### INSTRUCTIONS FOR THE TASK
Please copy all of the material below word for word, leaving out the pictures.

People or hands in pictures, with joints
* * *
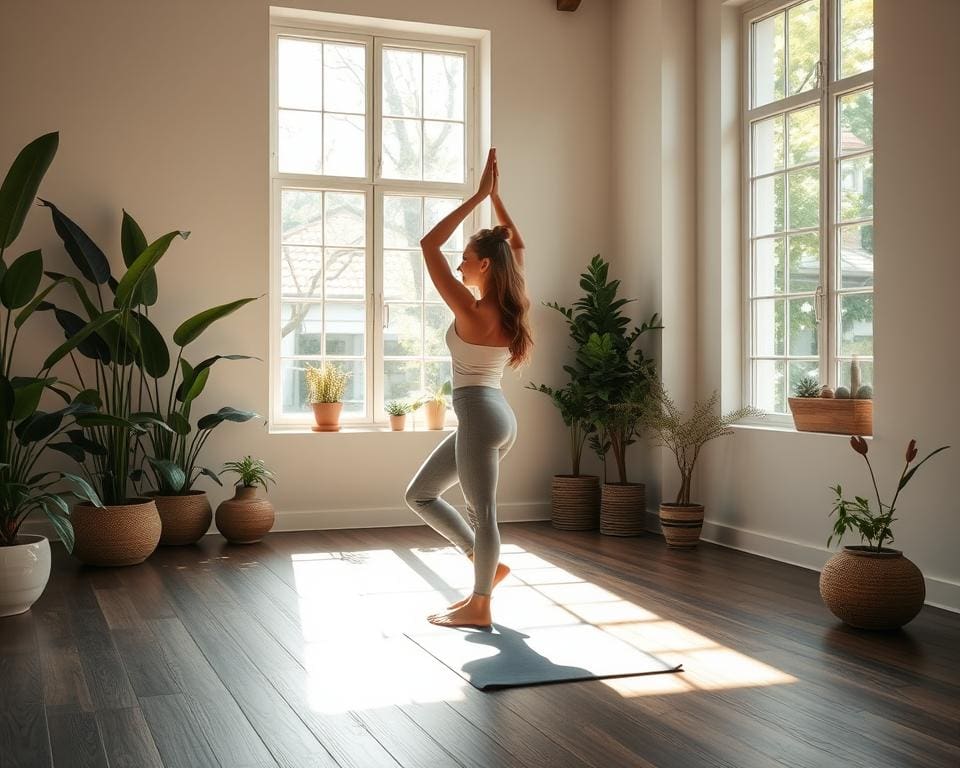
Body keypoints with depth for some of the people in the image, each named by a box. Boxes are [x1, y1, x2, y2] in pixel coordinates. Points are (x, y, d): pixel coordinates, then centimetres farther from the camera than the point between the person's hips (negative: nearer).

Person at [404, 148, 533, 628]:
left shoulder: (472, 312, -16)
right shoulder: (509, 309, 6)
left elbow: (428, 245, -16)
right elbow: (516, 245, 21)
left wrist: (478, 197, -15)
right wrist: (495, 197, 16)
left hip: (479, 416, -9)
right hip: (493, 415, 9)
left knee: (481, 511, 1)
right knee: (420, 494, 16)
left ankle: (479, 605, 12)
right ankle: (486, 563, 21)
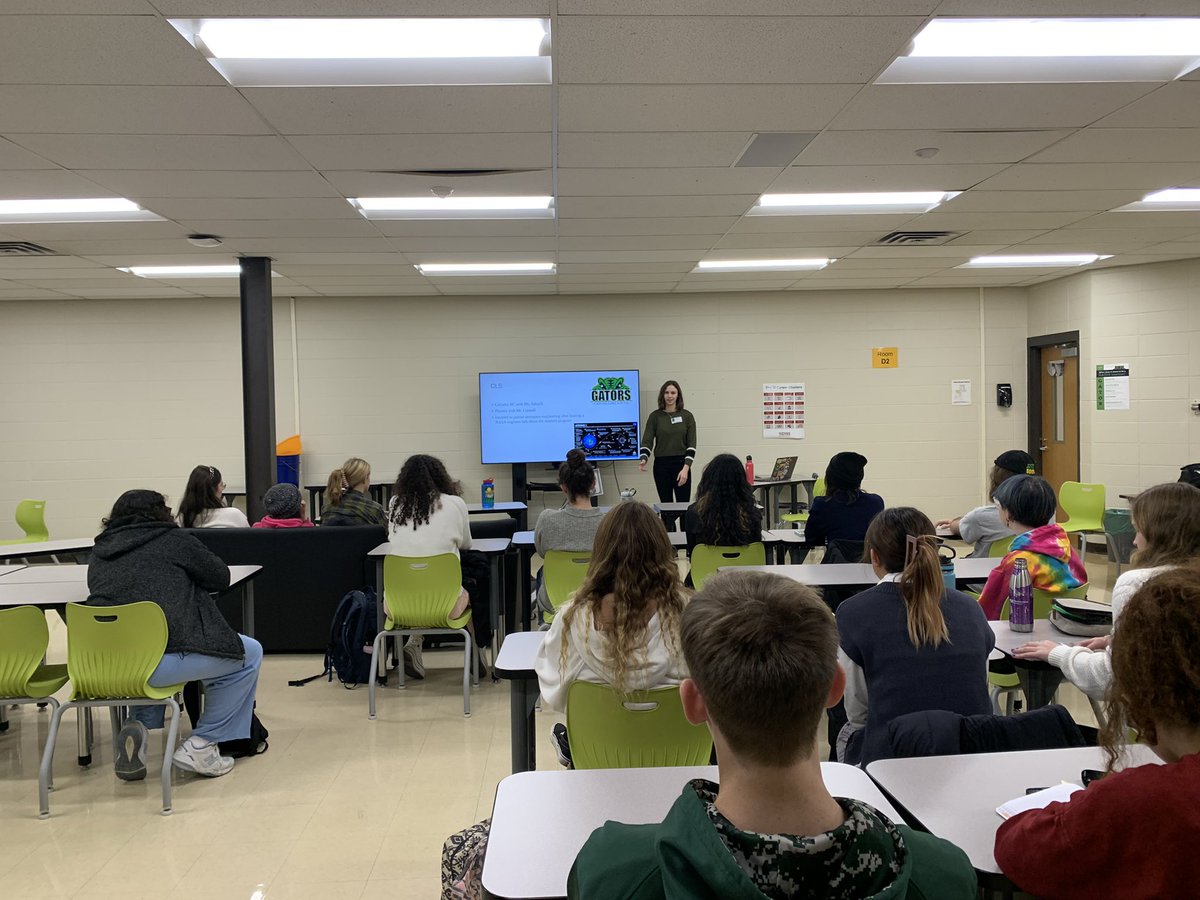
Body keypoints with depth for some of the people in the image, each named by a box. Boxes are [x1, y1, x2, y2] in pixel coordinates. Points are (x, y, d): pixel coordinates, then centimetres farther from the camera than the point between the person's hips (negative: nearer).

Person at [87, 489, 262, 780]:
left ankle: (139, 725, 16)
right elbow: (220, 577, 15)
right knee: (249, 654, 14)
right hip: (159, 660, -6)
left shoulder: (100, 551, 19)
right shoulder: (173, 540, 7)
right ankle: (200, 744, 8)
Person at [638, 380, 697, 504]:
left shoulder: (687, 415, 0)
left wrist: (686, 468, -16)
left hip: (681, 464, -1)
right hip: (661, 465, 1)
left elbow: (691, 444, -4)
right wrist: (644, 459, -23)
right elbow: (647, 441, -4)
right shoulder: (655, 416, 2)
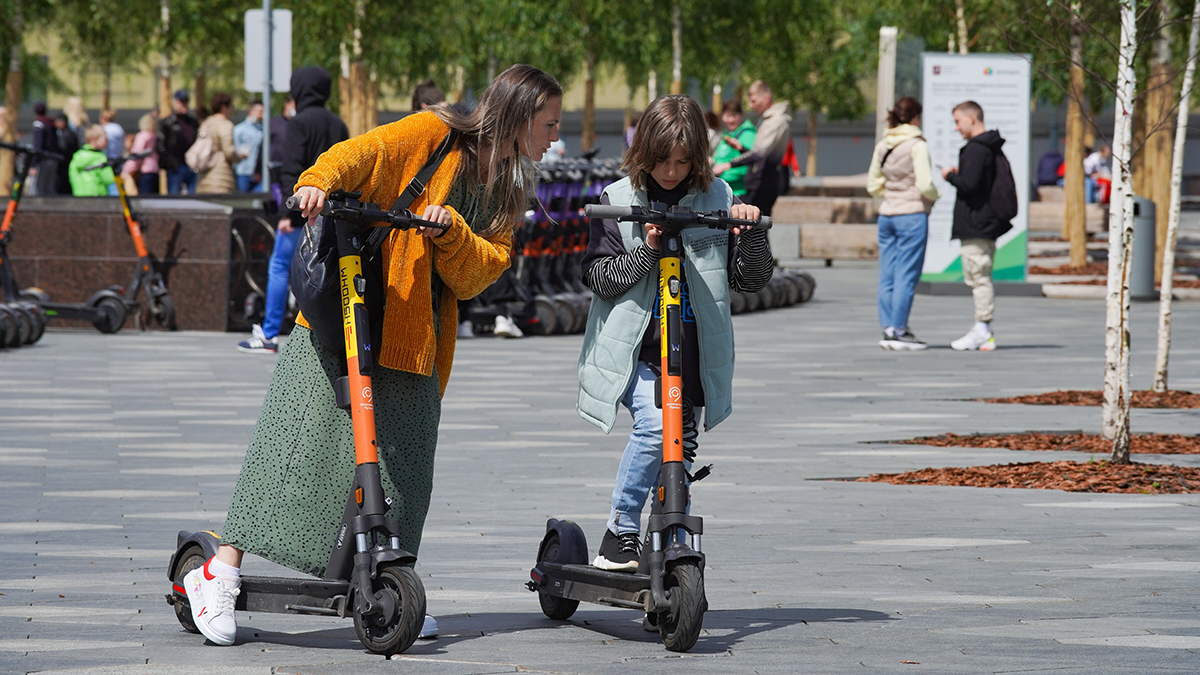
* * *
### SOLUTION
Body keypoints with depth for some of the people in the image, each named by a box. Boxes are [x1, y1, x2, y2] in pixel coordinates. Points are (x, y, d): pixel coordinates, then centimetres farther from the camera than the point between the person's hips (negative: nearer).

Person at [404, 148, 533, 628]:
left shoulder: (472, 312, -16)
right shoulder: (509, 309, 6)
left elbow: (428, 245, -16)
right elbow: (516, 245, 21)
left wrist: (478, 197, -15)
right wrist: (495, 197, 16)
left hip: (479, 416, -9)
right hip: (493, 415, 9)
left knee: (481, 511, 1)
right knee: (420, 494, 16)
left ankle: (479, 605, 12)
right ankle: (486, 563, 21)
Body keypoints with depth for some of the people in the image, each named by a box. Boxes are [x1, y1, x2, y2] in pixel coordinates. Points are (x, y, d): pixel coordinates, then centimetres farther from the camera than the point between the person's hips (negative: nearer).

Person at [87, 489, 262, 780]:
left ankle: (139, 725, 16)
right elbow: (220, 577, 15)
right knee: (249, 654, 14)
right hip: (159, 660, -6)
left shoulder: (100, 551, 19)
right shoulder: (173, 540, 7)
right ankle: (200, 744, 8)
Person at [638, 380, 697, 504]:
left shoulder: (687, 415, 0)
left wrist: (686, 468, -16)
left hip: (681, 464, -1)
right hip: (661, 465, 1)
left elbow: (691, 444, -4)
right wrist: (644, 459, -23)
right elbow: (647, 441, -4)
right shoulder: (655, 416, 2)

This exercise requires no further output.